— About this task —
The number of lines holding the string "before" is all that is wanted; count them in the records below.

--------

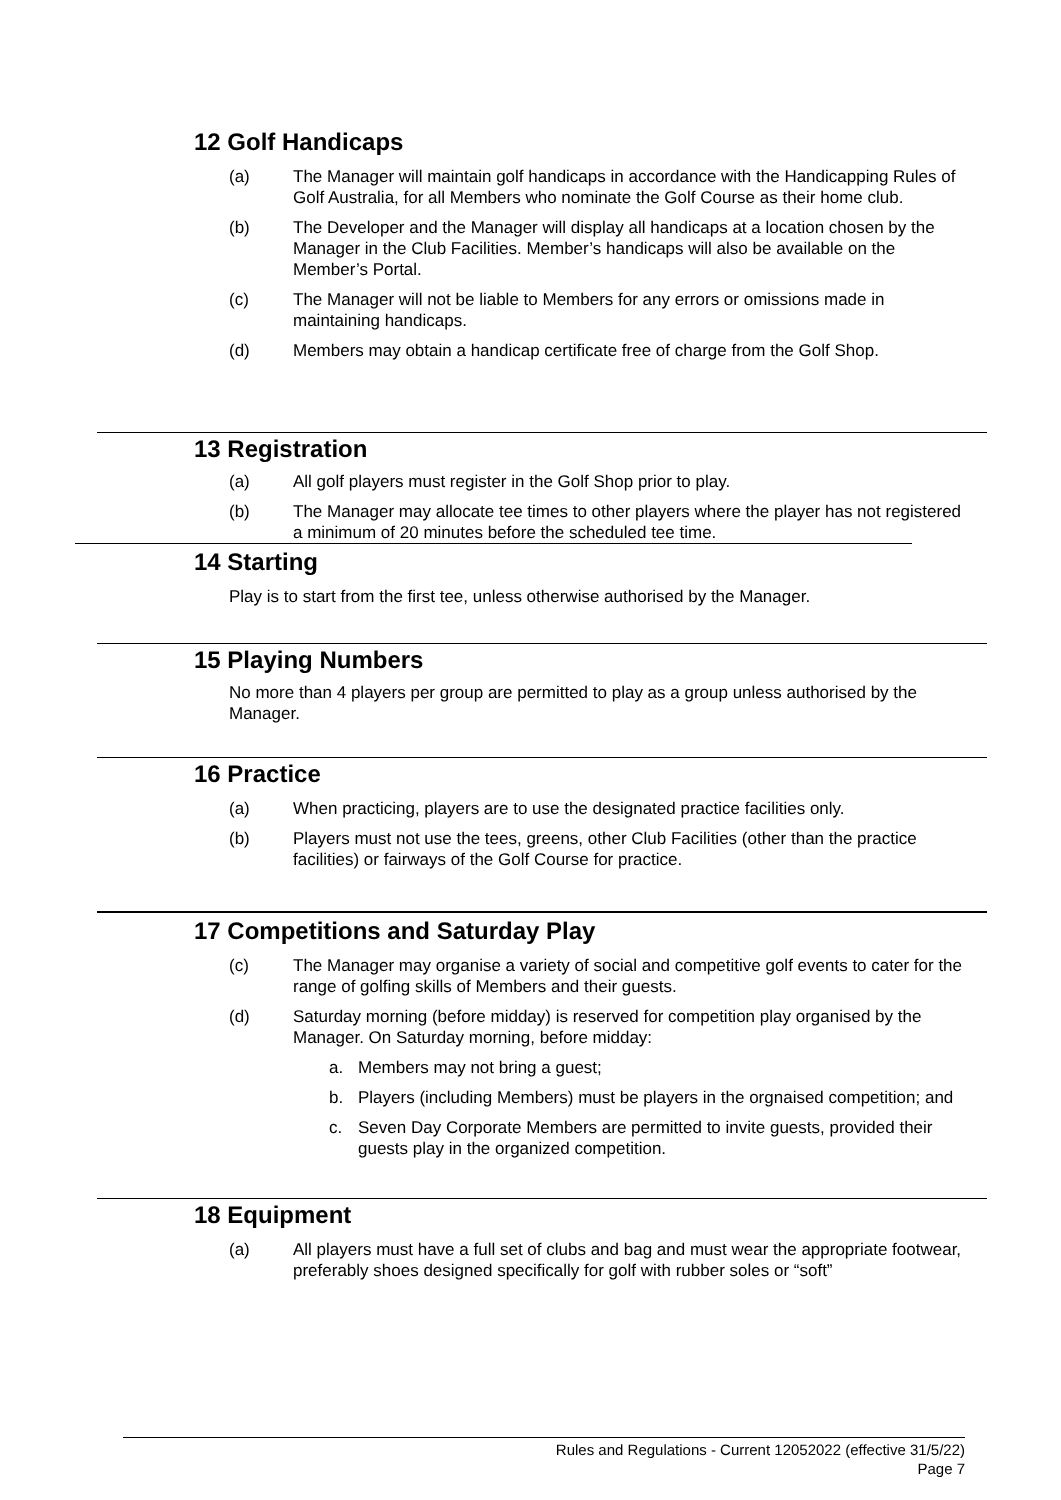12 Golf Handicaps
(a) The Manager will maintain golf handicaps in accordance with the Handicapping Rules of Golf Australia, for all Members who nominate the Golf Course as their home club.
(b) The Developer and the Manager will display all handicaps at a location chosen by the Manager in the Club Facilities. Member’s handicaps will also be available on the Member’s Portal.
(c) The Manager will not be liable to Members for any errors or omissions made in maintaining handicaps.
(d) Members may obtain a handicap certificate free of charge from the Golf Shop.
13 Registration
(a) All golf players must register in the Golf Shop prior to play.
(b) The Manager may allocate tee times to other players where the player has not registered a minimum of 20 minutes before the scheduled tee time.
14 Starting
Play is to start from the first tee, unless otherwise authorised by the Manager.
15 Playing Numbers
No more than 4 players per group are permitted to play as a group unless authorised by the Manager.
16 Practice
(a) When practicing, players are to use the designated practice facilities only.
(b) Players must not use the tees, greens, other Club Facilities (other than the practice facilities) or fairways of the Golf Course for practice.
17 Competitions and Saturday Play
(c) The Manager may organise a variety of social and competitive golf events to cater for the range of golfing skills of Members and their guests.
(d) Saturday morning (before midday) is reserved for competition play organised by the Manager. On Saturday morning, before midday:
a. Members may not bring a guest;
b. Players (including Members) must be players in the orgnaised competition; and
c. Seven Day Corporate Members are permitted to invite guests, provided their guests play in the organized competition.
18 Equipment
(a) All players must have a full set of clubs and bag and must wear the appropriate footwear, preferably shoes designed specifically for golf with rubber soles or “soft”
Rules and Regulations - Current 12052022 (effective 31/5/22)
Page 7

--------

— Result for this exercise —
2